--- Activity 1 ---
Answer these questions about the article on flooding in Gaza:
(a) How old is Hamdi al-Shami?
(b) How many cubic meters of raw sewage overflowed when the Zaytoun pumping station failed on 13 November?
(c) How long had the blockade against Gaza lasted?
--- Activity 2 ---
Reproduce word for word the stretch of the Gaza flooding article that opens with the words "At the time, residents" and closes with "sewage for days.".

*** Extract provided ***

Floods in Gaza Strip exacerbate humanitarian crisisDecember 22, 2013
 Hamdi al-Shami, 54, woke up in the densely populated Zaytoun area of Gaza City on 11 December to find raw sewage flowing down his street at a height of more than two meters. It was just one of several sewage overflows to occur in his neighborhood over the last five weeks.
On 13 November, more than 35,000 cubic meters of raw sewage overflowed when the Zaytoun pumping station failed, affecting 3,000 nearby residents. Just as the mess was being cleaned up, the area was again inundated — this time with approximately twice as much waste — when heavy rains fell over the Gaza Strip between 11 and 15 December.
In Gaza City, one of the worst-hit areas, the municipality estimated that hundreds of thousands of cubic meters of sewage and rainwater overflowed from pumping stations and manholes, flooding streets and homes.
“It was horrible. We lost many things when the sewage came from everywhere around us — the doors, manholes and sinks. This cannot be forgotten,” said al-Shami, speaking about November’s flooding.
That flooding was attributed to a combination of factors: power outages disrupting the city’s sewage pumps and a shortage in capacity, spare parts and facilities because of a seven-year blockade against Gaza.
At the time, residents were told that a rapidly-established power connection to the Israeli grid would prevent future problems. But with the recent rainfall, the situation in al-Shami’s neighborhood has only worsened.
He was stranded amid water and sewage for days.

*** End of Extract provided ***
*** Supplied information ***

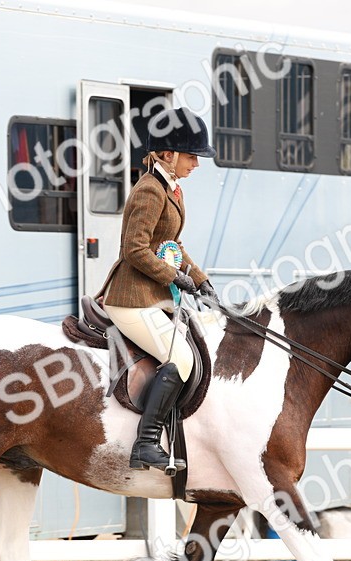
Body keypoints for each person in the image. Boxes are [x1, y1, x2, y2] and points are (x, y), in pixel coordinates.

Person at [99, 108, 216, 473]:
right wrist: (174, 276)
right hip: (131, 299)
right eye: (191, 156)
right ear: (168, 153)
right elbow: (134, 249)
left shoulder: (171, 189)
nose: (196, 163)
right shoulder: (150, 190)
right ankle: (146, 443)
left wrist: (200, 279)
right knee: (181, 358)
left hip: (153, 298)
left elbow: (171, 244)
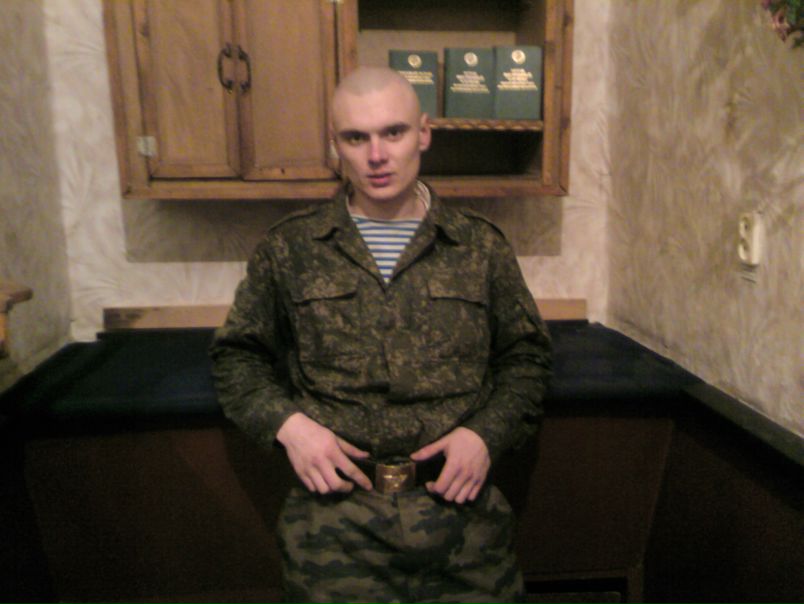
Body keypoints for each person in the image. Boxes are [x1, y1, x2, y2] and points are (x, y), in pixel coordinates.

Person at [210, 66, 552, 604]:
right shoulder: (291, 248)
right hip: (334, 527)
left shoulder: (479, 246)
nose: (376, 155)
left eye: (393, 132)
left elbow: (526, 357)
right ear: (335, 145)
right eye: (356, 137)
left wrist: (487, 434)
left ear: (424, 133)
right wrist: (290, 427)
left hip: (463, 524)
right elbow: (237, 358)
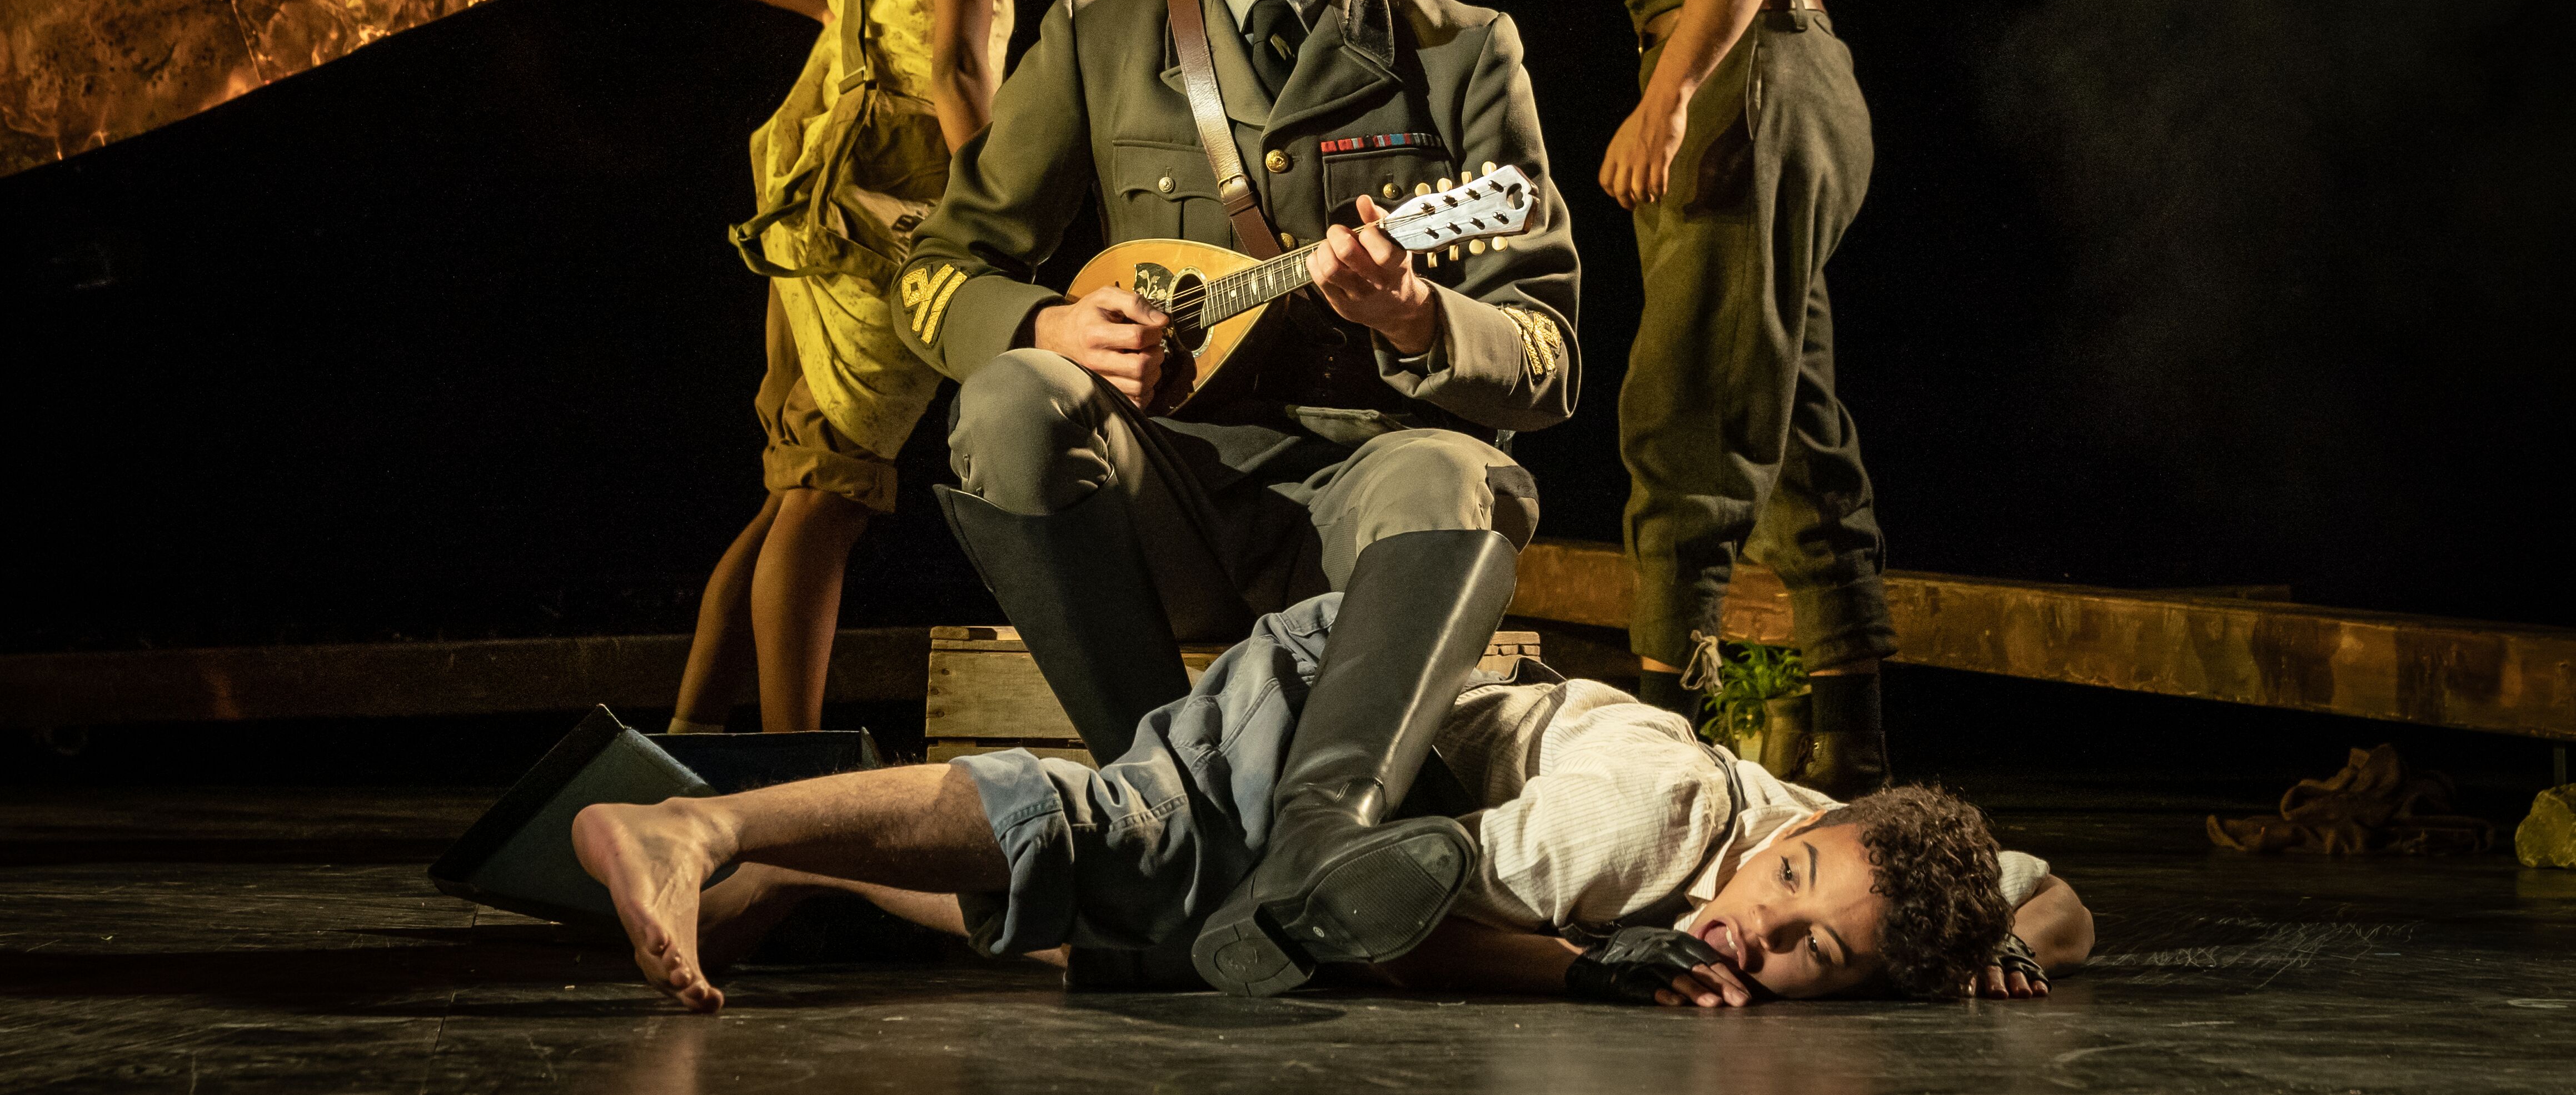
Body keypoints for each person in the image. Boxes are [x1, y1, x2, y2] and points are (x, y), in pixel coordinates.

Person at [887, 0, 1582, 992]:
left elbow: (1545, 357)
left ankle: (1318, 837)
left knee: (1456, 472)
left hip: (1365, 518)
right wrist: (1051, 322)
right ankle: (1177, 811)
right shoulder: (1098, 38)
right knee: (1012, 401)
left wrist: (1421, 316)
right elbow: (936, 273)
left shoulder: (1461, 50)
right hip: (1171, 507)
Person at [569, 586, 2094, 1015]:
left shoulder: (1875, 848)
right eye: (1786, 894)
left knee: (1146, 942)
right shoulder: (1637, 824)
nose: (1760, 931)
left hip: (1392, 781)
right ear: (1786, 837)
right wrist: (1588, 971)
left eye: (1811, 951)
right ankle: (696, 824)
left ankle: (794, 887)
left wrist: (2004, 946)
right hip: (1345, 712)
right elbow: (1377, 928)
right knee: (1136, 839)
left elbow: (2051, 890)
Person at [1548, 0, 1892, 796]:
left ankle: (1659, 752)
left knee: (1685, 402)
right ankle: (1848, 726)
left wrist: (1668, 95)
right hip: (1762, 70)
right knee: (1788, 409)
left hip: (1749, 68)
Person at [659, 0, 1039, 733]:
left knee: (800, 484)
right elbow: (960, 73)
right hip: (890, 197)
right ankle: (795, 769)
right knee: (829, 493)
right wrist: (990, 224)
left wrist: (833, 9)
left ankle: (693, 733)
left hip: (808, 186)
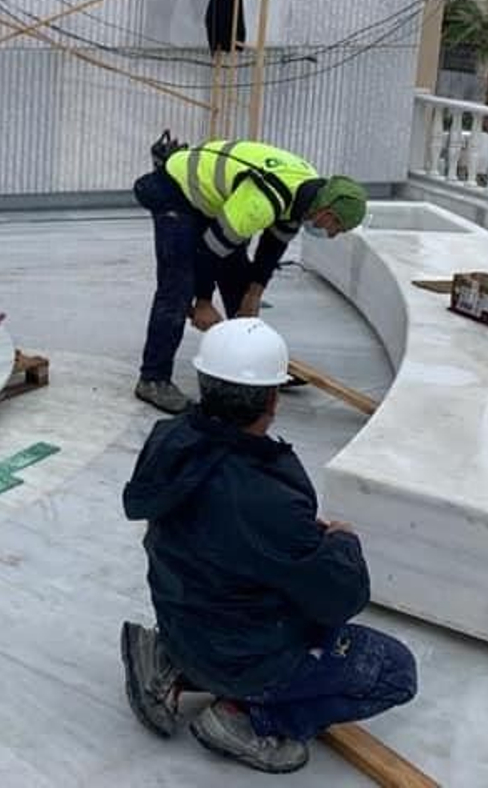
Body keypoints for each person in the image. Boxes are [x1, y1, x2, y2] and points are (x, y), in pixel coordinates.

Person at [119, 319, 416, 774]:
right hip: (239, 654)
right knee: (395, 671)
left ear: (205, 382)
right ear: (273, 398)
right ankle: (248, 720)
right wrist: (342, 544)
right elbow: (340, 599)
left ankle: (168, 660)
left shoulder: (170, 440)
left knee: (233, 579)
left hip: (182, 619)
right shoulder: (266, 495)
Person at [133, 139, 367, 414]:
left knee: (240, 283)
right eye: (336, 226)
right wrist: (204, 302)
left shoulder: (307, 194)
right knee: (178, 287)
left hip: (213, 197)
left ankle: (253, 362)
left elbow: (273, 246)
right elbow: (208, 251)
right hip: (174, 190)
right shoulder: (261, 202)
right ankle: (153, 378)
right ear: (326, 212)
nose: (331, 234)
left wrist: (254, 294)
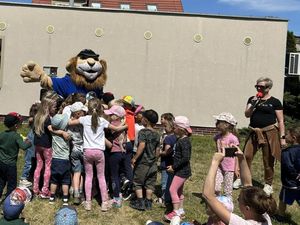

*** End of Supplied information ***

--- Response box 1 ---
(a) 54
(b) More than 35,000 cubic meters
(c) Seven years

--- Response box 2 ---
At the time, residents were told that a rapidly-established power connection to the Israeli grid would prevent future problems. But with the recent rainfall, the situation in al-Shami’s neighborhood has only worsened.
He was stranded amid water and sewage for days.